VISUAL PROJECTIVE PERSPECTIVE CUES INFLUENCE DISTANCE ESTIMATION BEHAVIOUR AND PLACE CELL CODING IN RODENTS

Cells within the hippocampal formation code components of egocentric self-motion and allocentric environmental features essential for effective navigation. Vision is a highly immersive sense rich with spatial information and is vital for the accurate representation of spatial layout in the brain, however the susceptibility of the visual cortex to perceptual error may put regions of the cognitive map sensitive to visual input at risk of accumulating bottom-up error, particularly during travel through environments with ambiguous or distorted visual cues to perceived motion and environmental scale. This research utilises a novel distance estimation behavioural paradigm to assess the effect of distorting visual perspective features of the local environment on navigational behaviour and CA1 place cell activity in rats. Animals consistently overestimated the distance travelled to a learned reward zone when projective perspective cues were diverged, and underestimated distance when the cues converged. This behavioural change coincided with experience-dependent rate remapping and relocation of firing field locations during place cell recording.
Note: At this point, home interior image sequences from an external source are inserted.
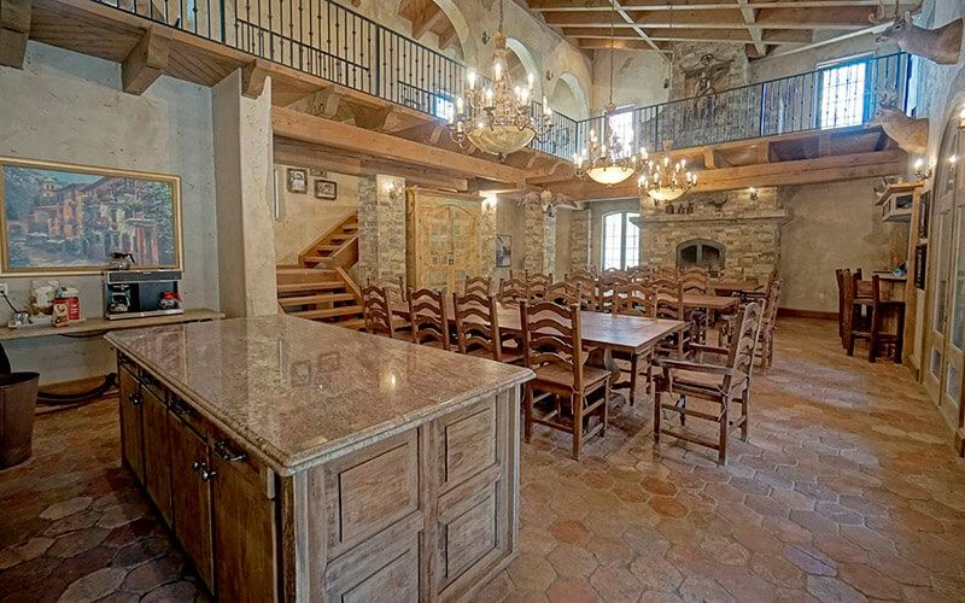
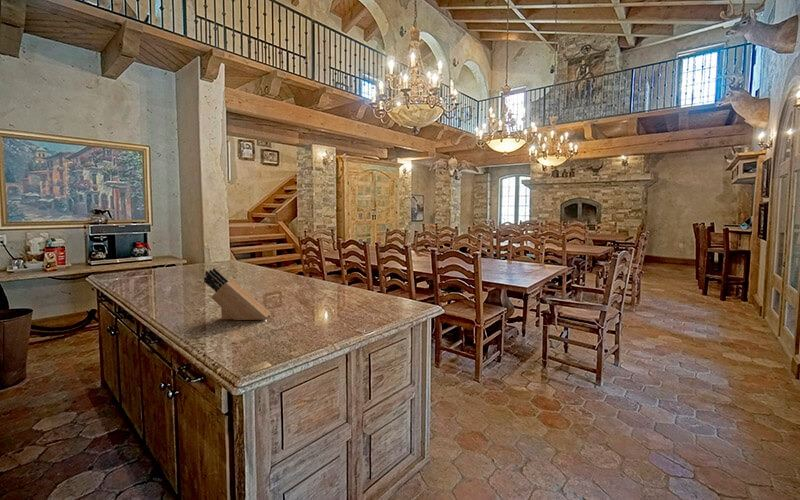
+ knife block [203,267,272,321]
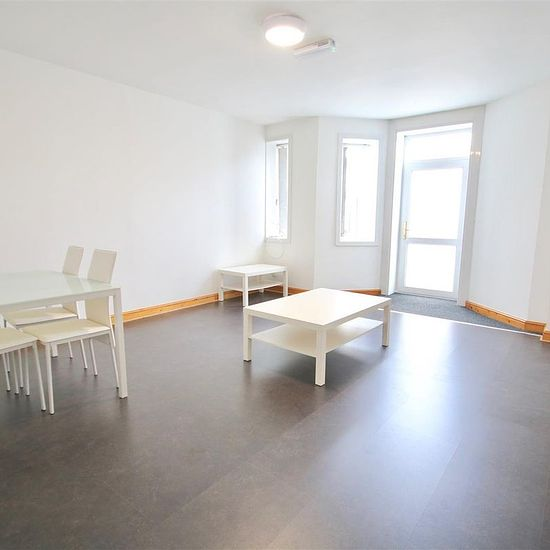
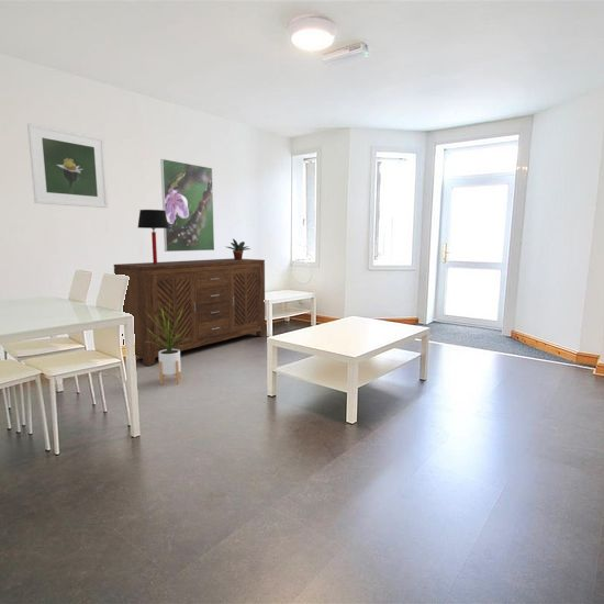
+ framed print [159,158,215,253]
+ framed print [26,122,109,209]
+ sideboard [113,257,266,367]
+ table lamp [137,209,169,265]
+ house plant [145,303,188,385]
+ potted plant [226,238,251,260]
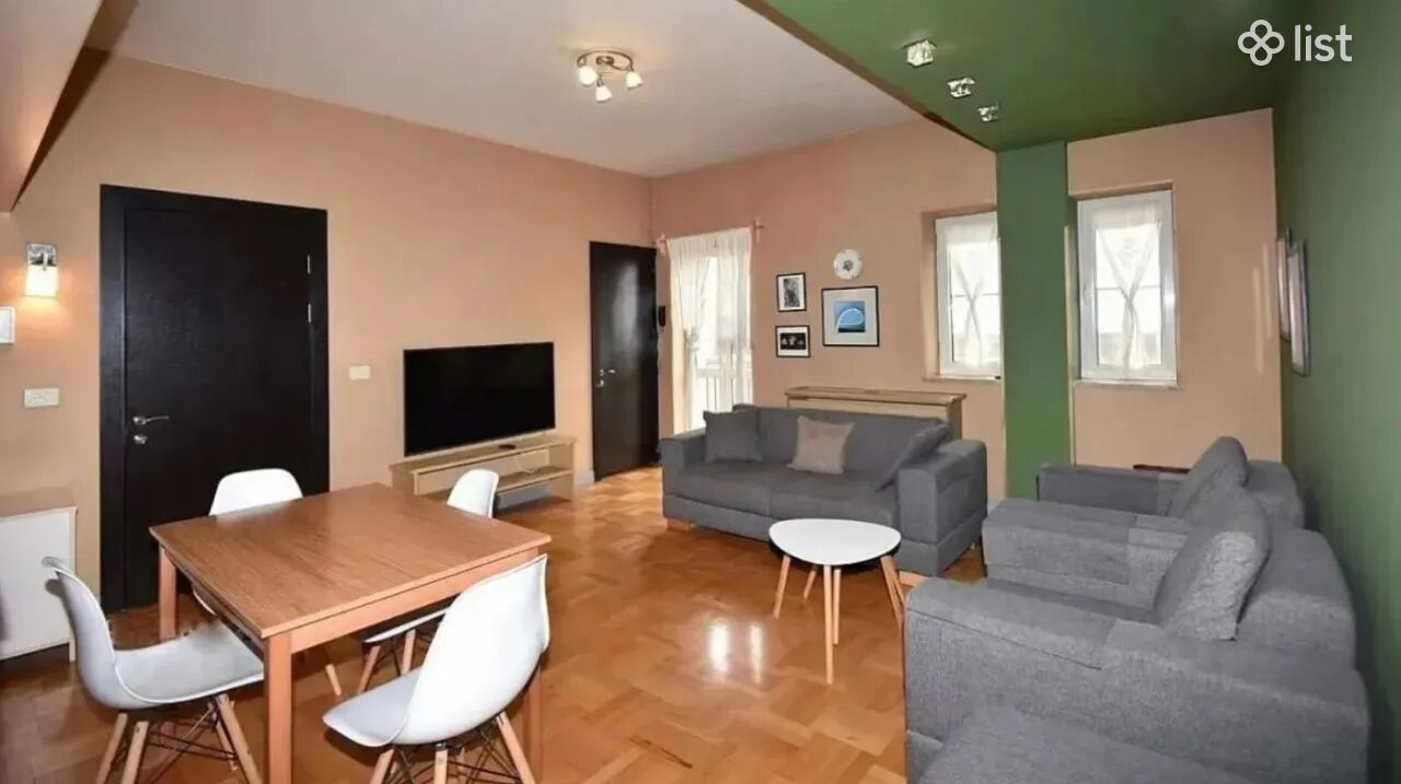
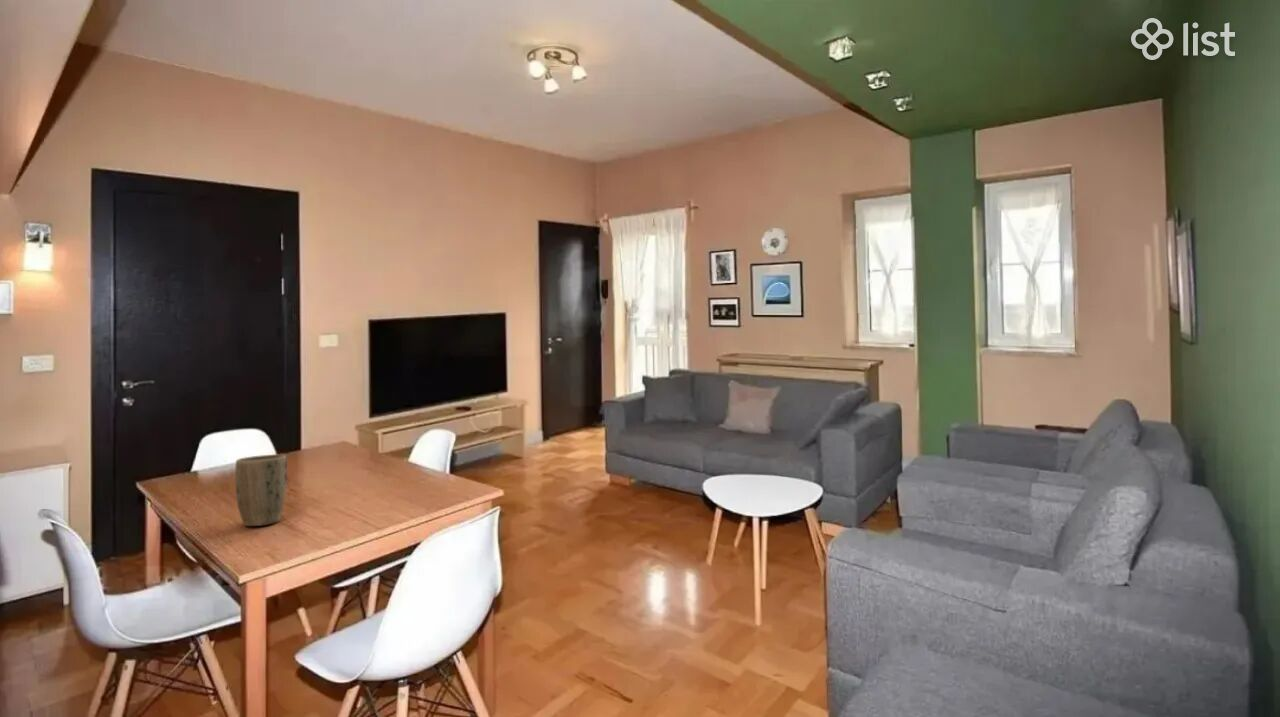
+ plant pot [234,454,288,527]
These distortive effects were rescued upon the inclusion of local landmarks into the environment and exacerbated by the removal of distal landmarks. Our findings are further supported by comparative performance of humans using wireless virtual reality and collectively suggest that perceived environmental perspective is essential for the accurate estimation of distance during visually guided navigation in rodents and humans. Through behavioural, electrophysiological and psychophysics research, we present novel evidence for the role of the visual perception of local environmental scale on spatial reasoning across species.